The February issue of Venture Capital Journal (subscription required) has an article by Matthew Sheahan entitled "VCs try partnering for successful incubation." This article describes how VCs are pooling their capital to form incubators (or accelerators, if you will). The overall objective is to distribute the risk associated with seed investing across multiple funds. For instance, Accelerator Corp. is backed by Amgen, ARCH, MPM, and others to incubate biotechnology companies. The incubator is a separate corporate entity backed by VCs, who essentially act as the LPs in the incubator. The incubator retains some equity in the companies housed therein, while the VCs get first look rights. Another model is to pool capital from multiple VCs to form a seed fund, as is done with SAS Investors. In this case, there is no physical incubator (at least as I understand it). Rather, SAS identifies seed opportunities and makes investments as would another other VC, except the LPs are VCs.

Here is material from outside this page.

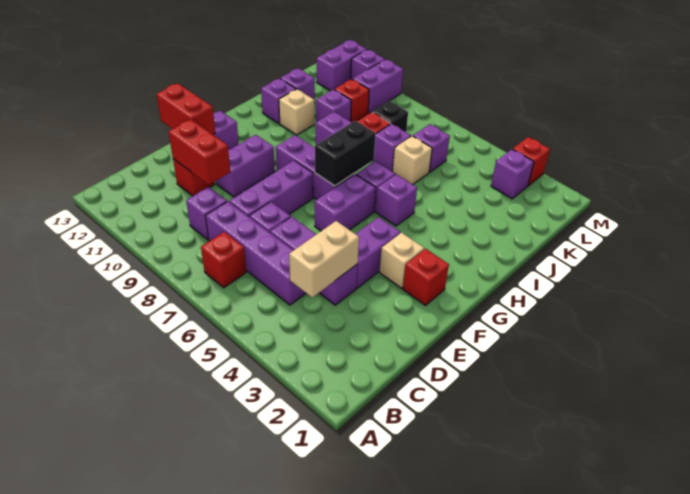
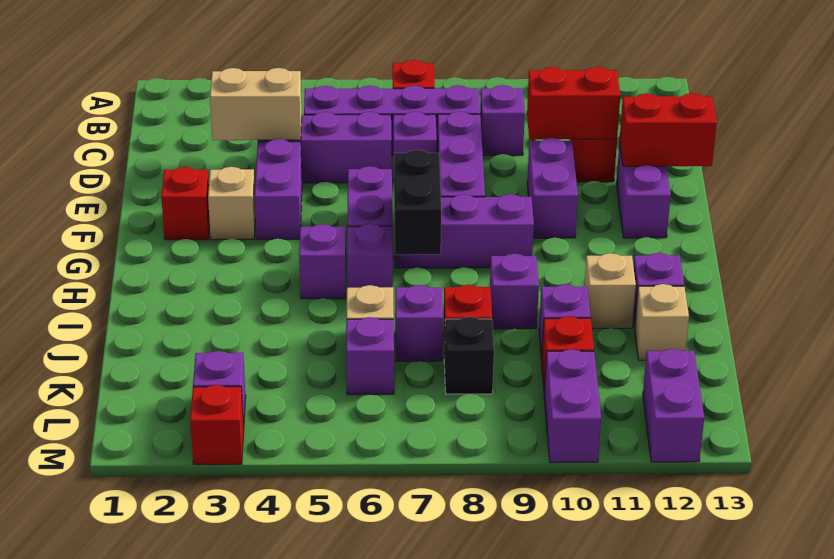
tan 1x2 brick [289,221,359,297] -> tan 1x2 brick turned to [210,68,302,140]
purple 1x1 brick [280,68,315,103] -> tan 1x1 brick [635,284,689,360]
purple 1x1 brick [351,50,385,79] -> none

Personally, I think this is brilliant. I would love to see the VCs in New York State pool their resources into a similar arrangement. It would not take that much capital, since these are seed investments, maybe $1-2 MM per firm x 3 firms. The incubator would not have to be a single physical incubator, but the "incubator" could be managed from a central location, while the investments are made wherever the technology is being developed, most likely at a University-associated incubator. Note that the "first look" agreement does not in any way obligate the fund from investing directly in the company when it is ready for a Series A. Essentially, a fund is having its cake (investing in seeds) and eating it too (passing before making a full commitment to the company).
Brilliant.
Now if I'm a limited partner in a fund which is investing in an incubator scheme, how would I feel about it? Would I have to change the LP agreement? Can a VC in an LP agreement turn around and become an LP? Maybe I'll send the author a note...I'll blog the response here, with his permission.